> Entries shown
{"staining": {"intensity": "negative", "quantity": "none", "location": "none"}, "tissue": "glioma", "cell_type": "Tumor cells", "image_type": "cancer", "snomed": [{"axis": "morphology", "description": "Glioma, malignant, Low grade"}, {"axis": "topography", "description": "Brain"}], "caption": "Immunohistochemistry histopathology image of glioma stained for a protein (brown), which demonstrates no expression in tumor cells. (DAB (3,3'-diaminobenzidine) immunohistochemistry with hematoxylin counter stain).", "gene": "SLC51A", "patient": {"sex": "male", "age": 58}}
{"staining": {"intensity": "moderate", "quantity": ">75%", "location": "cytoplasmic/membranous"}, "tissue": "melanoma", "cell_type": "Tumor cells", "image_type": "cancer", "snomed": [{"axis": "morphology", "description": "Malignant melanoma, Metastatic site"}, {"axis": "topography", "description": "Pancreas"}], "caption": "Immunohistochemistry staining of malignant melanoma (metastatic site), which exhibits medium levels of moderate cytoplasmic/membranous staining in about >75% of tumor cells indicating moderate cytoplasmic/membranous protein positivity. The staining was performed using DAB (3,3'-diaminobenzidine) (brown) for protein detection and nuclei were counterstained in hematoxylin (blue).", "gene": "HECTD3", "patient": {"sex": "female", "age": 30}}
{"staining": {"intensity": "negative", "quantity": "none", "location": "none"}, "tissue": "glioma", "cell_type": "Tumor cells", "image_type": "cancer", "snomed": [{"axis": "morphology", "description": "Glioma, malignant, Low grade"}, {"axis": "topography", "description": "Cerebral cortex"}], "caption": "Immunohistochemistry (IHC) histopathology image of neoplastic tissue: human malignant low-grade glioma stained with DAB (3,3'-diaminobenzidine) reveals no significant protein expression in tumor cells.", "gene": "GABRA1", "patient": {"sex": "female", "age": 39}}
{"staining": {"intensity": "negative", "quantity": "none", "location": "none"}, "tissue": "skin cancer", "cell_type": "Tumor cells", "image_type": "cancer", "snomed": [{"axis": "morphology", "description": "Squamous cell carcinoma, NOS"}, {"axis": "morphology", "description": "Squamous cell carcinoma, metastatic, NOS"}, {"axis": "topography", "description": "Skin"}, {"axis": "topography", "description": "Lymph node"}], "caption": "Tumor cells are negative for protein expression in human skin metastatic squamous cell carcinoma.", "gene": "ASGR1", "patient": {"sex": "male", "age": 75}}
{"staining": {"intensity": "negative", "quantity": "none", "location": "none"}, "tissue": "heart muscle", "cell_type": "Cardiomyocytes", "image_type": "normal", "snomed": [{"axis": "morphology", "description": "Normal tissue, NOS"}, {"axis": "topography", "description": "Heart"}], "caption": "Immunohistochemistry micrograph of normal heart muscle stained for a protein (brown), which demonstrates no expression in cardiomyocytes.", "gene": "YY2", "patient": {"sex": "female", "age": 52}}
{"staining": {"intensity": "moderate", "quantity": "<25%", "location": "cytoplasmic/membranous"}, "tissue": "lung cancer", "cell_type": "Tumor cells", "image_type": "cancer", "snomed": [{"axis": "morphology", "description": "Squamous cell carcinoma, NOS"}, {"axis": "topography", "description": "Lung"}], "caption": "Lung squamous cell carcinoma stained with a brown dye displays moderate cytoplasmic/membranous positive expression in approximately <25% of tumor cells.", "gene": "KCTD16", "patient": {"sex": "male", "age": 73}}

> Exercise brief
Return the lines of the listing above exactly as they appear, starting with the first and stopping after the line that holds "staining of malignant".

> Exercise response
{"staining": {"intensity": "negative", "quantity": "none", "location": "none"}, "tissue": "glioma", "cell_type": "Tumor cells", "image_type": "cancer", "snomed": [{"axis": "morphology", "description": "Glioma, malignant, Low grade"}, {"axis": "topography", "description": "Brain"}], "caption": "Immunohistochemistry histopathology image of glioma stained for a protein (brown), which demonstrates no expression in tumor cells. (DAB (3,3'-diaminobenzidine) immunohistochemistry with hematoxylin counter stain).", "gene": "SLC51A", "patient": {"sex": "male", "age": 58}}
{"staining": {"intensity": "moderate", "quantity": ">75%", "location": "cytoplasmic/membranous"}, "tissue": "melanoma", "cell_type": "Tumor cells", "image_type": "cancer", "snomed": [{"axis": "morphology", "description": "Malignant melanoma, Metastatic site"}, {"axis": "topography", "description": "Pancreas"}], "caption": "Immunohistochemistry staining of malignant melanoma (metastatic site), which exhibits medium levels of moderate cytoplasmic/membranous staining in about >75% of tumor cells indicating moderate cytoplasmic/membranous protein positivity. The staining was performed using DAB (3,3'-diaminobenzidine) (brown) for protein detection and nuclei were counterstained in hematoxylin (blue).", "gene": "HECTD3", "patient": {"sex": "female", "age": 30}}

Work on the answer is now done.